Hélas, pour me sortir de mon terrier, 2
          Pour m’arracher ce trip,
          Il me manque… une pipe !
- Je crois pouvoir t’aider, dit alors le matois :
          Il est à l’orée de nos bois
          Un laboureur qui besogne
Son champ ; il a, c’est vrai, une bien rude trogne,
          Mais je sais de reste
Qu’il possède une pipe et qu’il laisse sa veste
Au bord des sillons. Allons, et bientôt
          Tu auras tout ce qu’il te faut !
La vareuse levée, leur dévoile un fusil :
          - Ô… dit ce diable de Goupil,
Quelle magnifique pipe ! Certes plus longue
          Que la mienne, mais pipe oblongue
N’en tirera que mieux ! ”. Ayant fait ouvrir
La gueule au candide, il y glisse le canon :
          “ Suis bien, dit-il, mes instructions.
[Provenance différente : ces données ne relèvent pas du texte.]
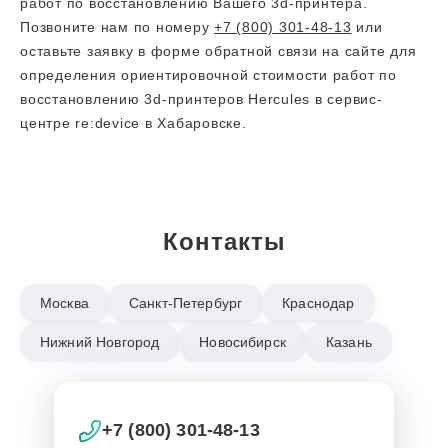
работ по восстановлению Вашего 3d-принтера.
Позвоните нам по номеру
+7 (800) 301-48-13
или
оставьте заявку в форме обратной связи на сайте для
определения ориентировочной стоимости работ по
восстановлению 3d-принтеров Hercules в сервис-
центре re:device в Хабаровске.
Контакты
Москва
Санкт-Петербург
Краснодар
Нижний Новгород
Новосибирск
Казань
+7 (800) 301-48-13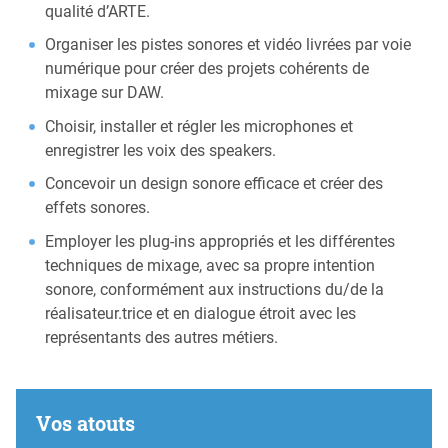
qualité d’ARTE.
Organiser les pistes sonores et vidéo livrées par voie
numérique pour créer des projets cohérents de
mixage sur DAW.
Choisir, installer et régler les microphones et
enregistrer les voix des speakers.
Concevoir un design sonore efficace et créer des
effets sonores.
Employer les plug-ins appropriés et les différentes
techniques de mixage, avec sa propre intention
sonore, conformément aux instructions du/de la
réalisateur.trice et en dialogue étroit avec les
représentants des autres métiers.
Vos atouts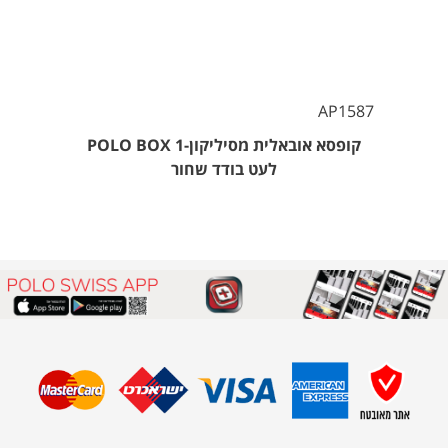
AP1587
קופסא אובאלית מסיליקון-POLO BOX 1
לעט בודד שחור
          Tiens bon le tuyau, et aspire… ”
          Au même instant le malveillant
          Presse sur la détente – délicatement –.
          Le pauvre Loup est culbuté
          Par ce coup si bien goupillé !
Il y perd trois de ses plus belles dents.
Halluciné, il se relève en fulminant :
“ Tu me le payeras scélérat !
J’en fais le serment, il me restera
Assez de mâchoire pour te broyer bientôt ! ”
Là-dessus il court se remettre au dodo.

          De ce jour notre Loup jura
          De ne plus fumer. Est-il bête ?
          Est-il méchant ? Peut-être…
Mais n’a-t-il pas récupéré toute sa tête ?
Or vous, qui ne supportez plus vos maux,
          C’est pour vous que je plaide :
Faites comme mon loup, acquiescez au remède !
          Laissez choir cette herbe à Nicot
          Qui vous prendra tous vos chicots.
          Préférez le parfum du lilas
          Aux effluences du tabac !


1. Vagabonder au hasard... ou chercher des aventures galantes.
2. Le Loup, qui vit dans des infractuosités (tanière), creuse parfois un terrier ou agrandit celui d'une autre espece.